HONOLULU, Hawaii (HawaiiNewsNow) - President Trump is denying reports that he instructed his administration to rebuke weather forecasters who contradicted his claim that Hurricane Dorian would strike Alabama.
The National Oceanic and Atmospheric Administration and the National Weather Service fall under the federal government within the U.S. Department of Commerce.
The concern about politics mixing with climate science is also being felt in Hawaii where leaders and scientists are seeing signs of interference from Washington in their efforts to keep the public safe.
When Hawaii News Now recently contacted the local National Weather Service office here in Honolulu looking for an expert to discuss climate change, we were either referred to their national headquarters or the meteorologist needed clearance to speak with us.
It's a trend local scientists say is troubling.
"To have a filter of political correctness that interferes with scientific integrity, that interferes with legitimate communication of the safety of the public, which is their mission, it's an extremely bad thing," said Chip Fletcher, a professor and climate expert with the University of Hawaii.
Fletcher says he has personally experienced political interference under the Trump Administration when sharing research he worked on with colleagues from federal agencies.
"I have had press releases that mention global warming, climate change, sea level rise scrubbed of those terms at the headquarters offices of the agencies where these colleagues work.
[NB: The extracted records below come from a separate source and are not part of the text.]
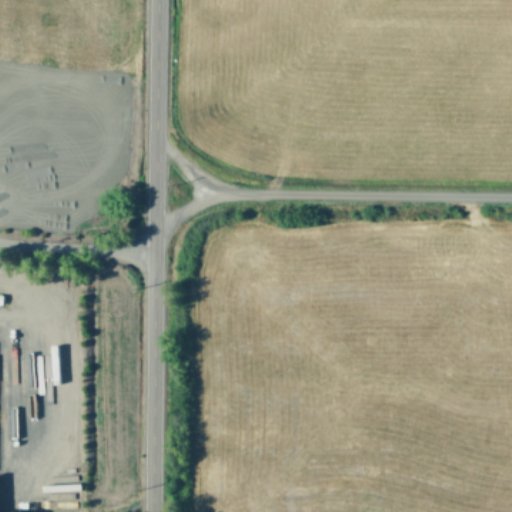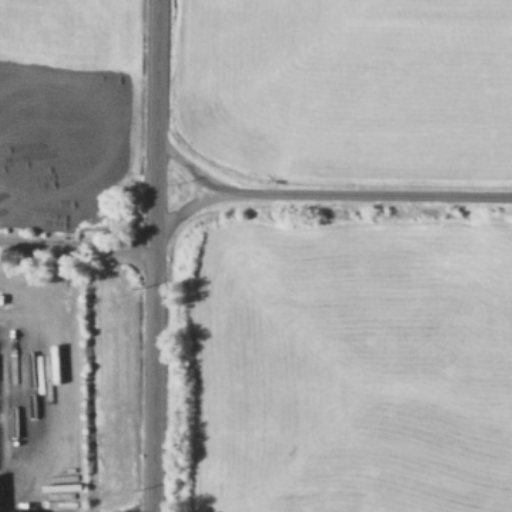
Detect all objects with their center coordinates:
road: (189, 168)
road: (369, 194)
road: (189, 207)
crop: (296, 228)
road: (77, 250)
road: (154, 256)
road: (22, 396)
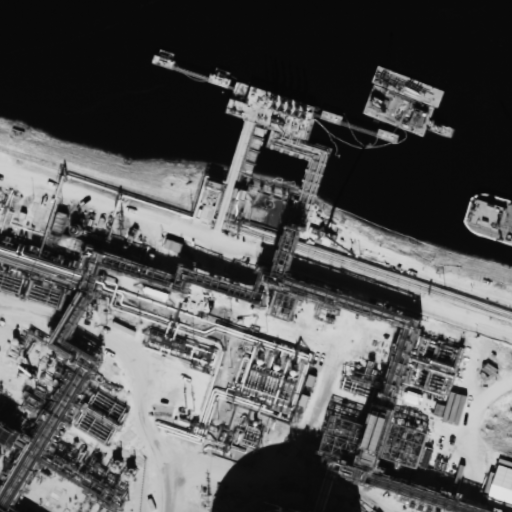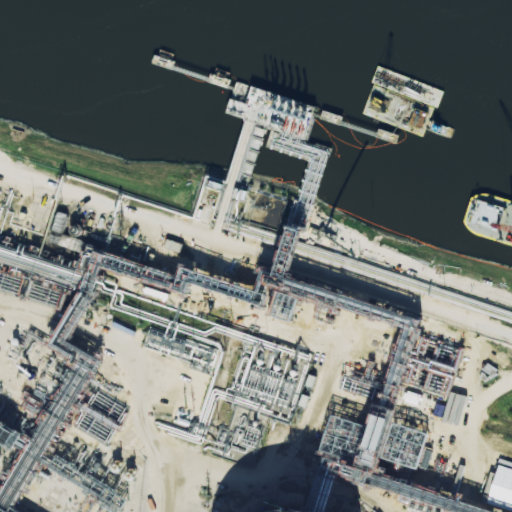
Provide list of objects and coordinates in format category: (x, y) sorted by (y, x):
road: (226, 212)
road: (256, 263)
building: (5, 509)
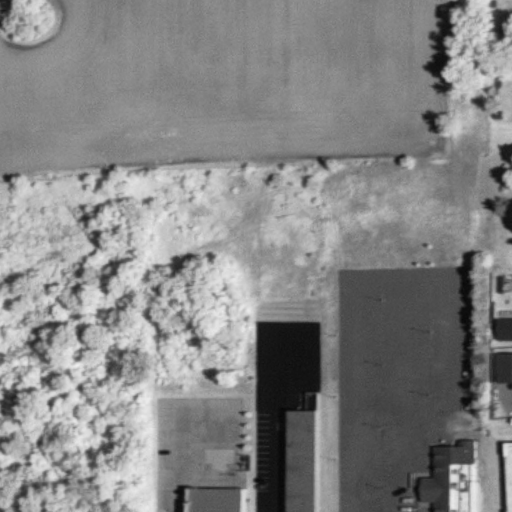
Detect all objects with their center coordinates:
road: (380, 289)
road: (447, 324)
building: (507, 328)
building: (504, 329)
building: (505, 367)
building: (505, 368)
road: (276, 442)
building: (511, 459)
building: (301, 461)
road: (170, 462)
building: (510, 473)
building: (305, 474)
building: (455, 478)
building: (453, 479)
building: (218, 499)
building: (214, 500)
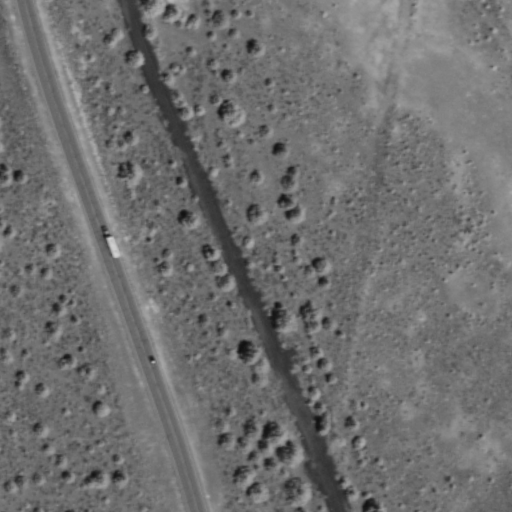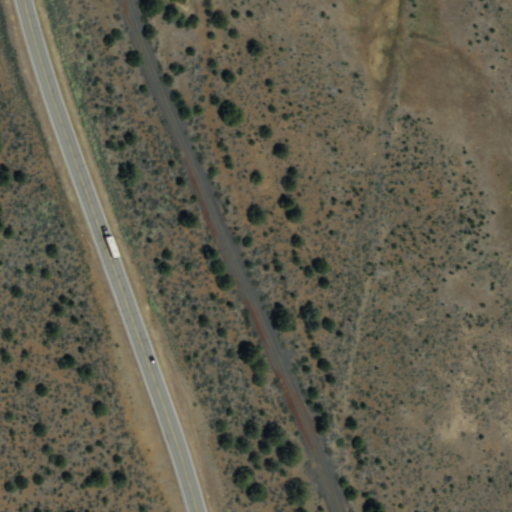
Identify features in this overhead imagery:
road: (109, 255)
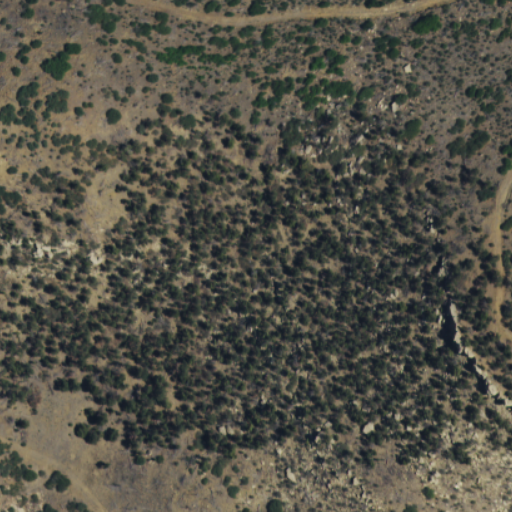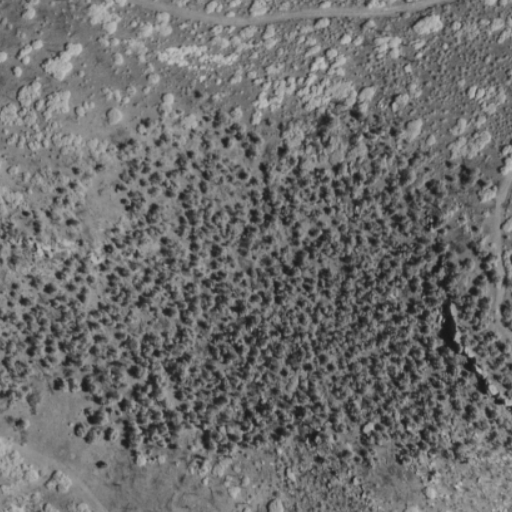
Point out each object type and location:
road: (116, 185)
road: (491, 253)
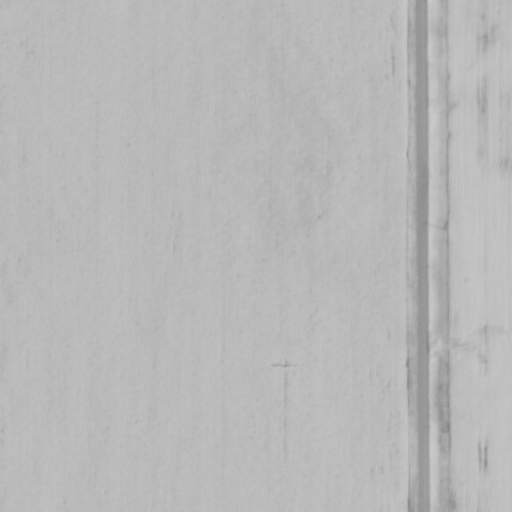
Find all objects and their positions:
road: (423, 256)
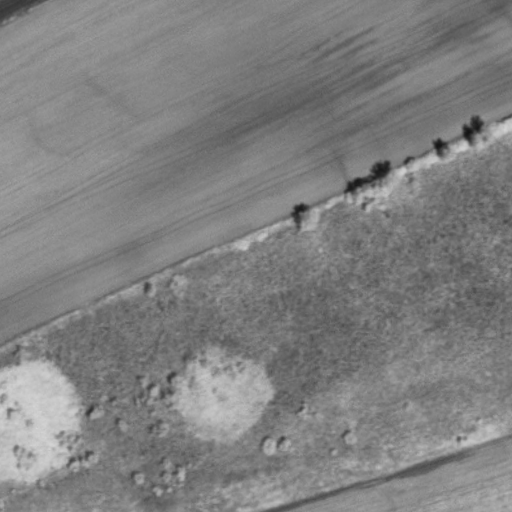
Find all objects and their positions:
railway: (9, 4)
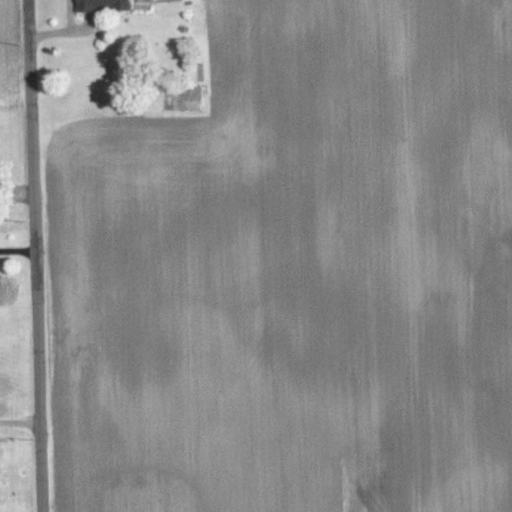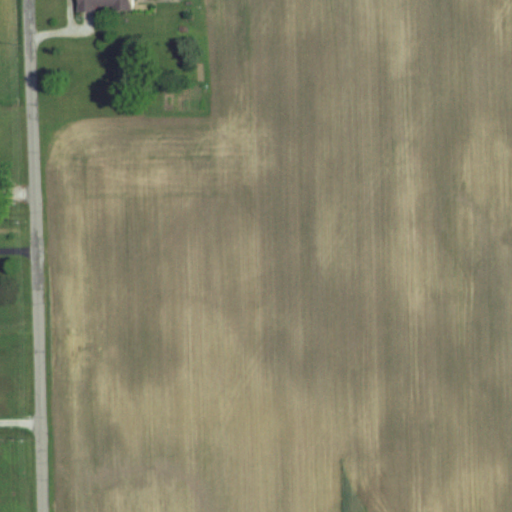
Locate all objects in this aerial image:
building: (110, 5)
road: (16, 191)
road: (17, 248)
road: (35, 255)
road: (20, 420)
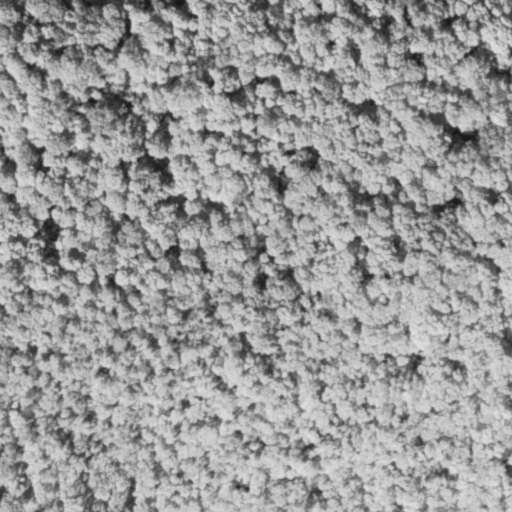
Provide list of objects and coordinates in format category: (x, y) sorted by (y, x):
road: (261, 91)
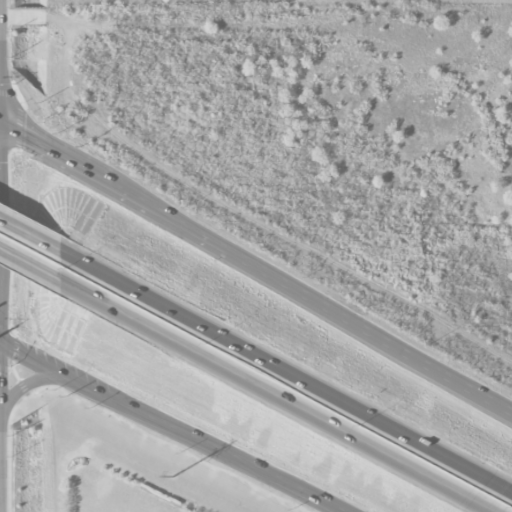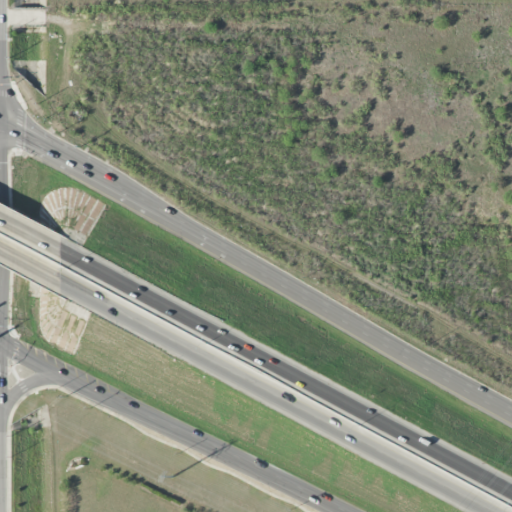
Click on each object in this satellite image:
road: (25, 16)
road: (4, 17)
road: (243, 211)
road: (29, 234)
road: (30, 265)
road: (256, 269)
road: (285, 372)
road: (273, 397)
road: (167, 427)
power tower: (173, 478)
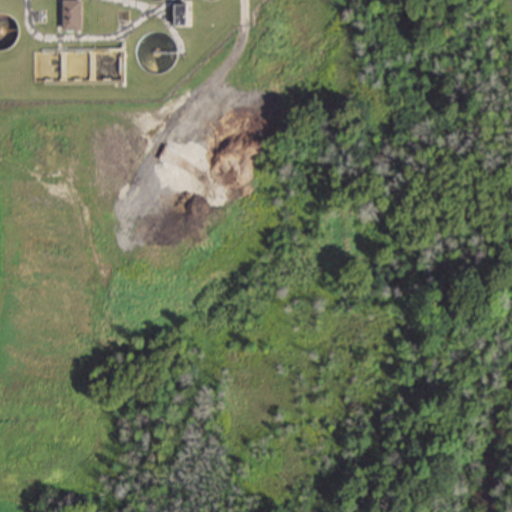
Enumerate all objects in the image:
building: (73, 14)
building: (183, 15)
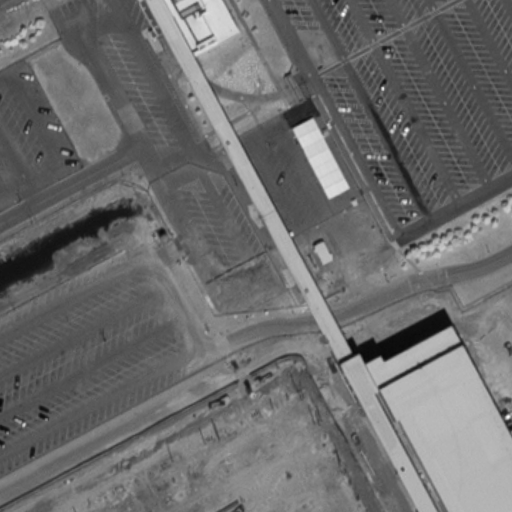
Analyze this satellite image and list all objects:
road: (508, 6)
road: (67, 9)
building: (189, 20)
road: (489, 43)
building: (186, 46)
road: (265, 64)
road: (31, 74)
road: (470, 78)
road: (46, 79)
road: (438, 93)
road: (245, 99)
road: (117, 101)
road: (403, 102)
road: (369, 108)
road: (241, 114)
road: (334, 117)
road: (174, 122)
road: (56, 123)
parking lot: (318, 135)
parking lot: (29, 137)
road: (236, 146)
building: (247, 176)
road: (346, 179)
road: (454, 204)
road: (323, 210)
road: (293, 224)
road: (353, 270)
road: (251, 283)
road: (90, 285)
road: (361, 290)
road: (363, 306)
road: (186, 319)
road: (83, 329)
parking lot: (93, 348)
road: (92, 365)
road: (237, 371)
road: (100, 400)
building: (442, 420)
building: (437, 425)
building: (395, 454)
building: (245, 471)
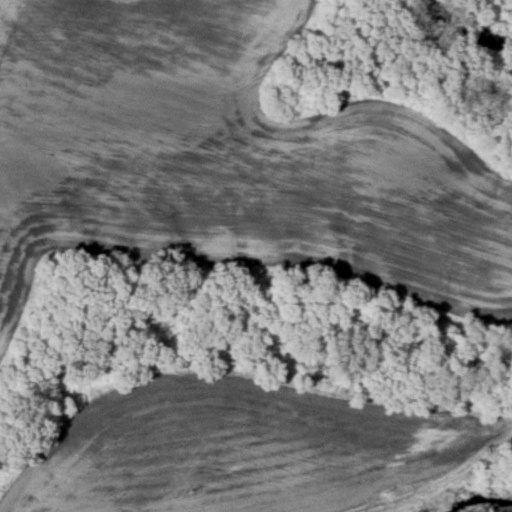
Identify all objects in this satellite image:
river: (497, 13)
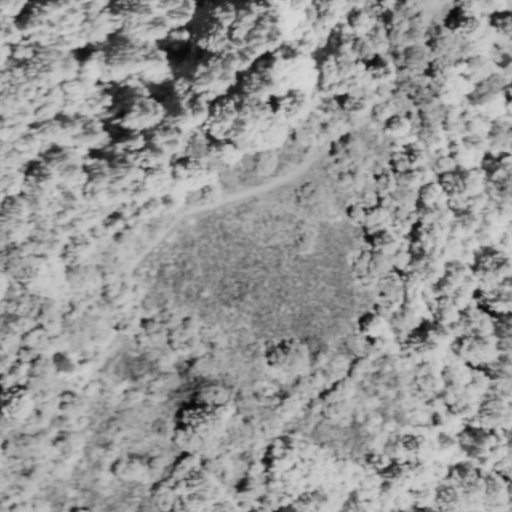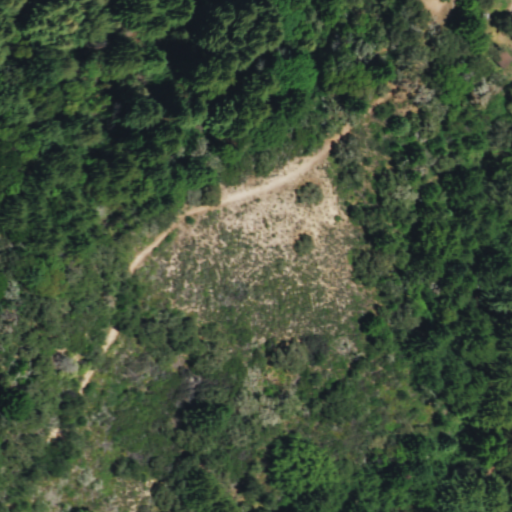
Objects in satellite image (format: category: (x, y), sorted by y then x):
building: (499, 57)
road: (168, 208)
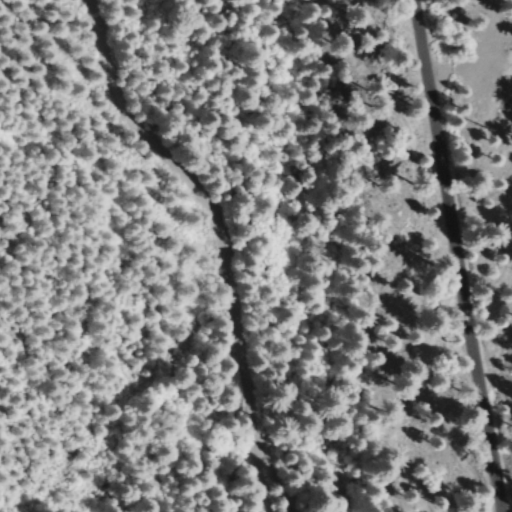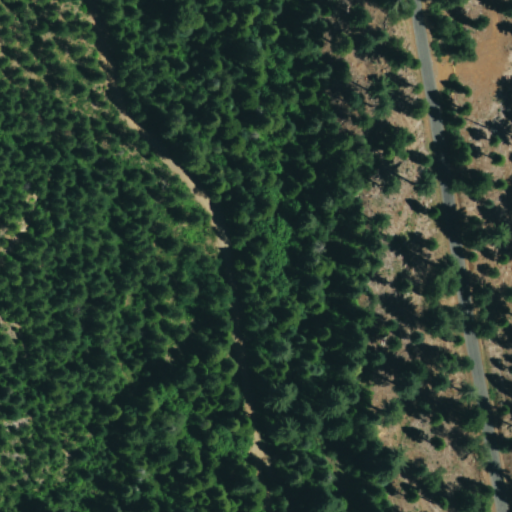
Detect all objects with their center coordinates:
road: (222, 236)
road: (454, 256)
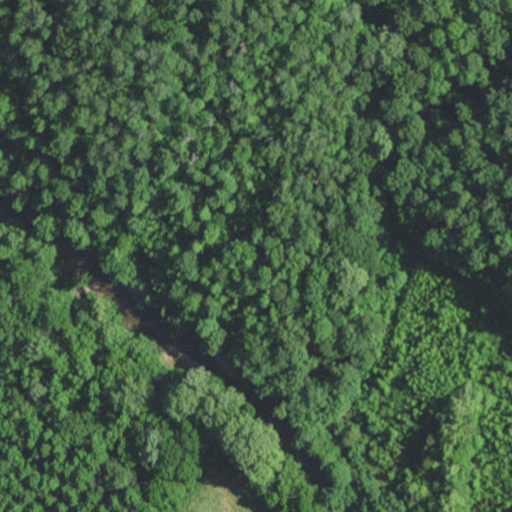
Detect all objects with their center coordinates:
road: (221, 321)
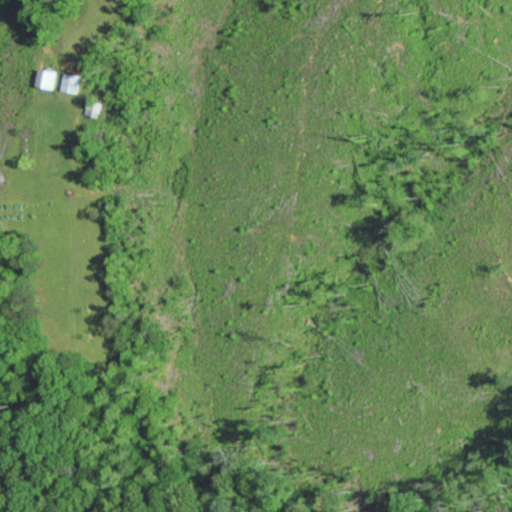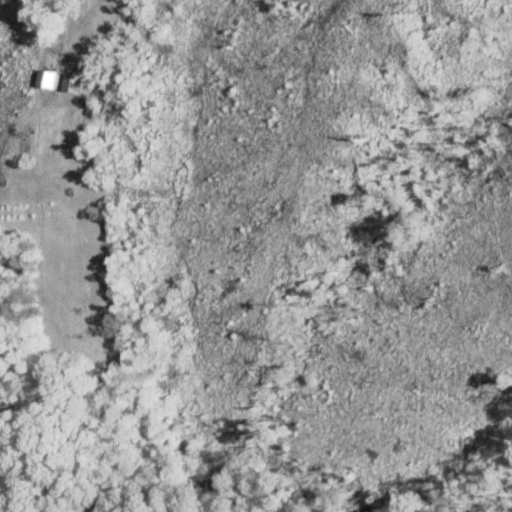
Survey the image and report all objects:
building: (42, 78)
building: (68, 82)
We now have administrators who are not necessarily scientists deciding what the scientists are allowed to say and not say," Fletcher said.
On Capitol Hill, Hawaii U.S. Senator Mazie Hirono and other democrats are now investigating claims that Trump Administration officials threatened to fire NOAA employees.
“Hawaii has been hit by hurricanes before, we had a huge one in 1992, Hurricane Iniki, and we’re still recovering from some of that,” Hirono said in an interview with CNN. “So this is serious business when you start changing maps to indicate that a hurricane is going to hit a state.”
The President has called the story a hoax.
Regardless, local experts worry about the impact to public trust, as well as the science community.
“In a time when our climate is changing, and that has impacts on weather events, and we see the growth of natural disasters, we see an intensification of disastrous events, we need meteorologists with the National Weather Service more than ever,” said Fletcher.